Materials provided:

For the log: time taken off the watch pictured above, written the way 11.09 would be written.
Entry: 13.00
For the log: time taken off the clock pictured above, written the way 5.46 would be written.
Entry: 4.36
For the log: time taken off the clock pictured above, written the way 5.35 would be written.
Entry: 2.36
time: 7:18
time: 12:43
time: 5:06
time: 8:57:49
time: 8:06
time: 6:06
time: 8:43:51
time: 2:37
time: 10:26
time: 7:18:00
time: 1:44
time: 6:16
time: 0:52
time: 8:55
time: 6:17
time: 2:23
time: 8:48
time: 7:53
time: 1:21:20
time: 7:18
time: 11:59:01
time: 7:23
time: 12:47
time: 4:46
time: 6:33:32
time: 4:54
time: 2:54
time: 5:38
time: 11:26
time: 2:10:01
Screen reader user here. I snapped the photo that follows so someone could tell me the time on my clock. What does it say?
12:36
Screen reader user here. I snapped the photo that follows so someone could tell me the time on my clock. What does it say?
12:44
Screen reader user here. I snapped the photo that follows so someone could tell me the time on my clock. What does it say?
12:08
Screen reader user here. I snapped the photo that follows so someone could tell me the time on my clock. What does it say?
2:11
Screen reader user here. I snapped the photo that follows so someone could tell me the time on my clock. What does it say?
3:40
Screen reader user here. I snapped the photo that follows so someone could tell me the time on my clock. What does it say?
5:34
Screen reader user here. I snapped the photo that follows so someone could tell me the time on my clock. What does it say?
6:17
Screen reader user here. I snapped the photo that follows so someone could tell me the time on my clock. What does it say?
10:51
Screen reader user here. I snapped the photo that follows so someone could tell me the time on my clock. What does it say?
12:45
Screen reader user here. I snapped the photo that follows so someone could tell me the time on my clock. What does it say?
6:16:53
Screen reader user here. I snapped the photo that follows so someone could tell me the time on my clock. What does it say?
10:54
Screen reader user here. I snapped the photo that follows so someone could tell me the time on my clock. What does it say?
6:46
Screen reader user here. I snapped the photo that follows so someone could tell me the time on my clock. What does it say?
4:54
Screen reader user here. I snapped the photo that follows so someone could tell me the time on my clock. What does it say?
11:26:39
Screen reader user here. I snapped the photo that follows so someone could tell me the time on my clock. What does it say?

Instruction: Rewrite the lines above, changing every "For the log" to "For the record" and leaving all else as it stands.

Problem solution:
For the record: time taken off the watch pictured above, written the way 11.09 would be written.
Entry: 13.00
For the record: time taken off the clock pictured above, written the way 5.46 would be written.
Entry: 4.36
For the record: time taken off the clock pictured above, written the way 5.35 would be written.
Entry: 2.36
time: 7:18
time: 12:43
time: 5:06
time: 8:57:49
time: 8:06
time: 6:06
time: 8:43:51
time: 2:37
time: 10:26
time: 7:18:00
time: 1:44
time: 6:16
time: 0:52
time: 8:55
time: 6:17
time: 2:23
time: 8:48
time: 7:53
time: 1:21:20
time: 7:18
time: 11:59:01
time: 7:23
time: 12:47
time: 4:46
time: 6:33:32
time: 4:54
time: 2:54
time: 5:38
time: 11:26
time: 2:10:01
Screen reader user here. I snapped the photo that follows so someone could tell me the time on my clock. What does it say?
12:36
Screen reader user here. I snapped the photo that follows so someone could tell me the time on my clock. What does it say?
12:44
Screen reader user here. I snapped the photo that follows so someone could tell me the time on my clock. What does it say?
12:08
Screen reader user here. I snapped the photo that follows so someone could tell me the time on my clock. What does it say?
2:11
Screen reader user here. I snapped the photo that follows so someone could tell me the time on my clock. What does it say?
3:40
Screen reader user here. I snapped the photo that follows so someone could tell me the time on my clock. What does it say?
5:34
Screen reader user here. I snapped the photo that follows so someone could tell me the time on my clock. What does it say?
6:17
Screen reader user here. I snapped the photo that follows so someone could tell me the time on my clock. What does it say?
10:51
Screen reader user here. I snapped the photo that follows so someone could tell me the time on my clock. What does it say?
12:45
Screen reader user here. I snapped the photo that follows so someone could tell me the time on my clock. What does it say?
6:16:53
Screen reader user here. I snapped the photo that follows so someone could tell me the time on my clock. What does it say?
10:54
Screen reader user here. I snapped the photo that follows so someone could tell me the time on my clock. What does it say?
6:46
Screen reader user here. I snapped the photo that follows so someone could tell me the time on my clock. What does it say?
4:54
Screen reader user here. I snapped the photo that follows so someone could tell me the time on my clock. What does it say?
11:26:39
Screen reader user here. I snapped the photo that follows so someone could tell me the time on my clock. What does it say?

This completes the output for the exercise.